Now, let’s bring this idea to your transportation business. Whether you’re a freight broker, a trucking company, or a logistics software provider, your customers have their own version of long concession lines and boring innings. It might be clunky paperwork, slow quotes, hard-to-reach reps, confusing pricing, or lack of updates. It’s time to grab a notepad and do a Mirror Moment (as Jesse would say): put yourself in your customer’s shoes and walk through your entire process. Where are they waiting? Where are they annoyed or confused? List every friction point you can find – big or small. This is your hit list for change.


Here are some action steps to eliminate friction and make your customer experience smooth as butter:

  • Map the Journey & Identify Pain Points: Literally draw out the steps a customer takes from first contact to final delivery. Highlight where things slow down or cause frustration. Is it the long hold times on the phone? The cumbersome onboarding form? A lack of status updates during shipping? Pinpoint the trouble spots.

  • Fix or Remove One Friction at a Time: Tackle the biggest pain point first. For example, if customers hate waiting 48 hours for a rate quote, find ways to speed that up (maybe automate the easy parts or set up a quick-response team). If your invoices confuse people, redesign them in plain language. Quick win: Jesse suggests even little things like your hold music or voicemail can add joy instead of irritation – could you, say, replace the bland hold music with a fun message or helpful info?

  • Empower “Friction Fighters” on Your Team: Make it everyone’s job to spot and kill friction. Train your customer-facing employees to be on the lookout – if they hear the same complaint twice, that’s friction to eliminate. Encourage them to bring up issues and ideas to fix them. For instance, if your dispatcher notices drivers always ask the same questions about load info, maybe it’s time to proactively send that info every time.

  • Be Transparent & Proactive: A lot of friction comes from uncertainty. Take a page from Bananas’ all-inclusive tickets – no surprises. In trucking, that could mean transparent pricing with fuel, tolls, etc. included, or at least no hidden surcharges. Proactively communicate delays or issues before customers ask.

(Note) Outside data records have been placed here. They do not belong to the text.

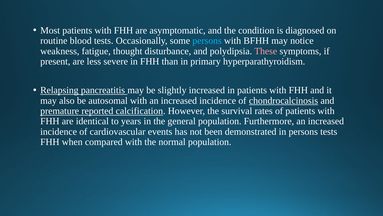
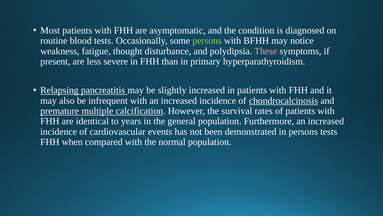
persons at (207, 41) colour: light blue -> light green
autosomal: autosomal -> infrequent
reported: reported -> multiple
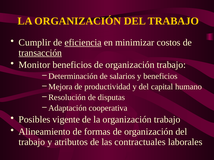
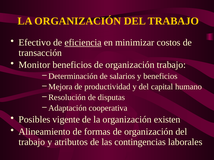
Cumplir: Cumplir -> Efectivo
transacción underline: present -> none
la organización trabajo: trabajo -> existen
contractuales: contractuales -> contingencias
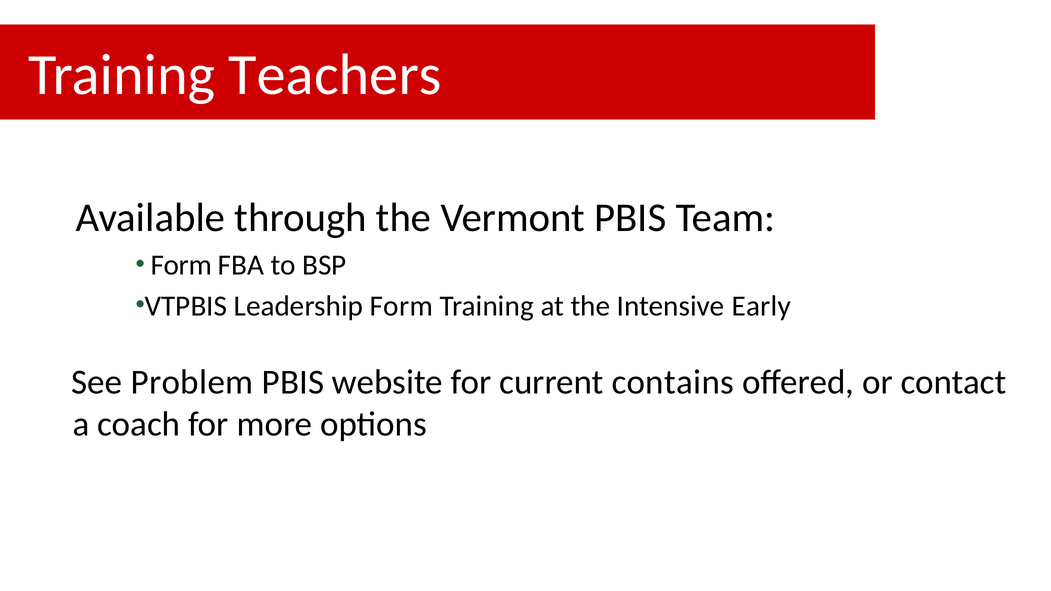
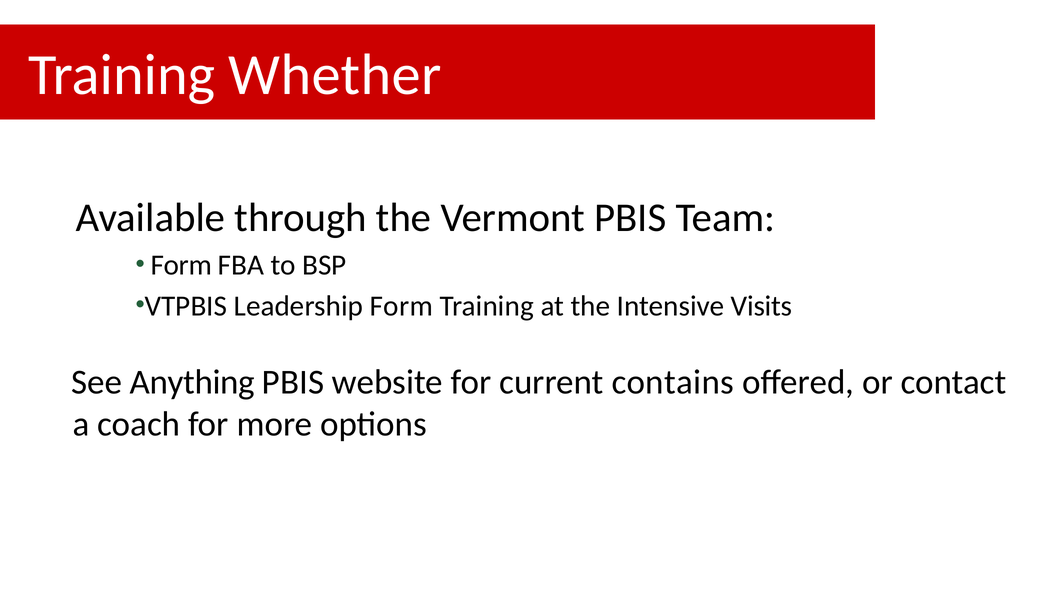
Teachers: Teachers -> Whether
Early: Early -> Visits
Problem: Problem -> Anything
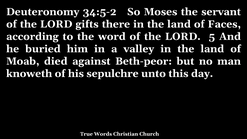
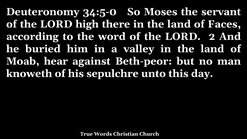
34:5-2: 34:5-2 -> 34:5-0
gifts: gifts -> high
5: 5 -> 2
died: died -> hear
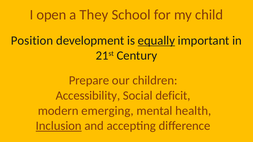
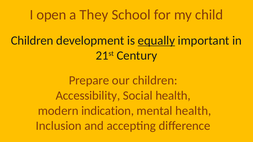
Position at (32, 41): Position -> Children
Social deficit: deficit -> health
emerging: emerging -> indication
Inclusion underline: present -> none
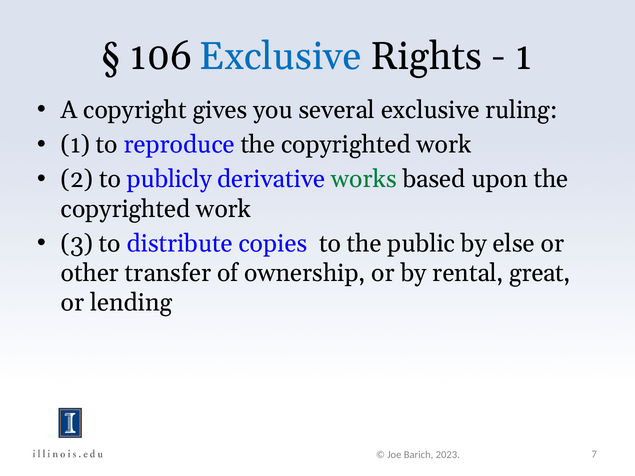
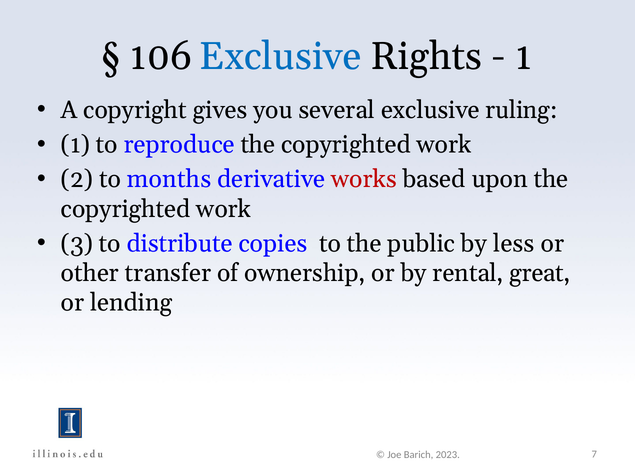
publicly: publicly -> months
works colour: green -> red
else: else -> less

Removing the need for a customer to chase you for info = friction gone.

  • Regularly Audit and Update: Friction has a sneaky way of creeping back in as your business changes. So schedule a regular “friction audit” (maybe every quarter). Gather feedback: ask customers “What’s one thing that annoyed you or could’ve been easier?” – and then fix it before it annoys someone else.


Eliminating friction is an ongoing effort, but every little improvement sends a big message to your clients: We care about your experience. As Jesse Cole puts it, this is “the starting point for all innovation.” Once you’ve smoothed out the ride, people will be far more receptive to all the fun, engaging stuff you build on top of it. In a world where so many companies stick to “that’s just how it’s done,” you’ll earn mad respect (and loyalty) by saying “how should it be done?” and making it happen. Remove the barriers, and you’ll find your customers sticking with you for the long haul – not because they have to, but because it’s a joy to do so.


Real-World Example: One freight brokerage noticed that many first-time shippers were confused by industry jargon and pricing formats (fuel surcharges, accessorial fees – ugh 🙄). It was a major friction point causing distrust. Taking a Fans First approach, they redesigned their quotes to a simple all-in rate – no add-ons – and wrote an FAQ in plain English explaining common terms. They even added a friendly video of a rep walking through the first shipment process. The result? New customers felt at ease, trust went up, and so did repeat business. By eliminating confusion and anxiety, they turned a potentially one-off customer into a fan who came back with more loads.


Remember: whenever you make a customer think “Wow, that was easy!”, you’ve done your job in the Eliminate Friction department.